La Croix, pages littéraires, La Mirlitantouille


La Croix du 27 septembre 1925 (p. 3-18).

La Mirlitantouille
par G. LENOTRE



Les lieux prennent la figure ou semblent prendre la figure des hommes qui y ont vécu ; ils se teignent du reflet des événements qui s’y sont passés. Il est même plus d’un pays, plus d’une maison, qui n’ont pas été seulement des témoins, mais qui se sont faits, dans ces événements, les alliés des hommes.

Alliés parfois nécessaires. Ainsi en est-il des pays qui abritèrent la chouannerie. Ainsi en est-il de la Mirlitantouille[1], cette auberge autour de laquelle M. Lenotre donne rendez-vous à des personnages comme le comte de Puisaye, le chevalier de Tinténiac, Boishardy, Cormatin, le général Humbert, Duviquet, etc., et fait revivre, avec son érudition et son art coutumiers, toute une poignée d’épisodes de la chouannerie bretonne.

La Rouerie avait établi à travers toute la Bretagne des lignes de communication le long desquelles un émigré arrivant de la côte ou un émissaire porteur de dépêches étaient certains de rencontrer, de distance en distance, « refuge sûr dont la porte est toujours ouverte, hôte discret, et, en cas de besoin, assistance toute dévouée ».

La Mirlitantouille était une de ces maisons de correspondance, asile, bureau de poste pour les royalistes, centre d’opérations militaires, hôpital pour les blessés, et, en la mettant en relief, et avec elle, les centaines d’autres dont elle est le type, M. Lenotre éclaire tout un côté de l’organisation de la chouannerie.

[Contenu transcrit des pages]
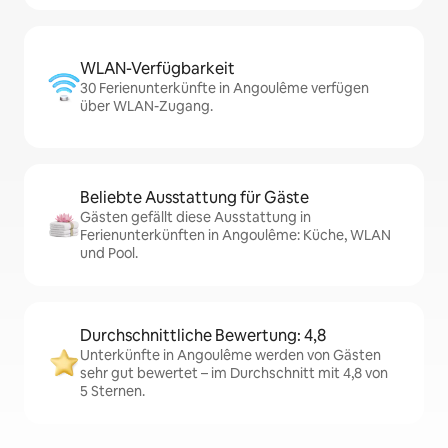
WLAN-Verfügbarkeit
30 Ferienunterkünfte in Angoulême verfügen
über WLAN-Zugang.
Beliebte Ausstattung für Gäste
Gästen gefällt diese Ausstattung in
Ferienunterkünften in Angoulême: Küche, WLAN
und Pool.
Durchschnittliche Bewertung: 4,8
Unterkünfte in Angoulême werden von Gästen
sehr gut bewertet – im Durchschnitt mit 4,8 von
5 Sternen.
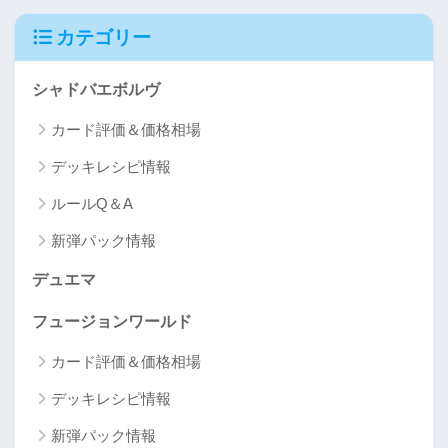
カテゴリー
シャドバエボルヴ
カード評価＆価格相場
デッキレシピ情報
ルールQ＆A
新弾パック情報
デュエマ
フュージョンワールド
カード評価＆価格相場
デッキレシピ情報
新弾パック情報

- [Consigne] Dans le texte sur la Mirlitantouille, relevez tous les personnages nommés à qui M. Lenotre donne rendez-vous autour de l'auberge.

- [Réponse]
- le comte de Puisaye
- le chevalier de Tinténiac
- Boishardy
- Cormatin
- le général Humbert
- Duviquet